> [Dataset excerpts]:
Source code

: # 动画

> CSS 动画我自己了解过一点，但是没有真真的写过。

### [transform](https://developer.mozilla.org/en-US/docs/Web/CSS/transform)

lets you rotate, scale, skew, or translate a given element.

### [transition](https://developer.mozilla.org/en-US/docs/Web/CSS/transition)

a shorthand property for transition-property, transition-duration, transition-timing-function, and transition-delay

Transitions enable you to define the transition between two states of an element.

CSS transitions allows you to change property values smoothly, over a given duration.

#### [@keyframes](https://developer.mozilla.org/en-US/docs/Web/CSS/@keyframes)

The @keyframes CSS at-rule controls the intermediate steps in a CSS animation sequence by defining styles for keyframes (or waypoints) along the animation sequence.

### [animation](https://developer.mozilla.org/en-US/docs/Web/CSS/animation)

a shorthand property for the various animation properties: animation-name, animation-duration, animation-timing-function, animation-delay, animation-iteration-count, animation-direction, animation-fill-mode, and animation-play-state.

> [Task to complete]: The lines from the start of the entries above through the line containing "lets you rotate, scale, skew, or" are the ones to return, please; copy them exactly and include both ends.

> [Expected answer]:
Source code

: # 动画

> CSS 动画我自己了解过一点，但是没有真真的写过。

### [transform](https://developer.mozilla.org/en-US/docs/Web/CSS/transform)

lets you rotate, scale, skew, or translate a given element.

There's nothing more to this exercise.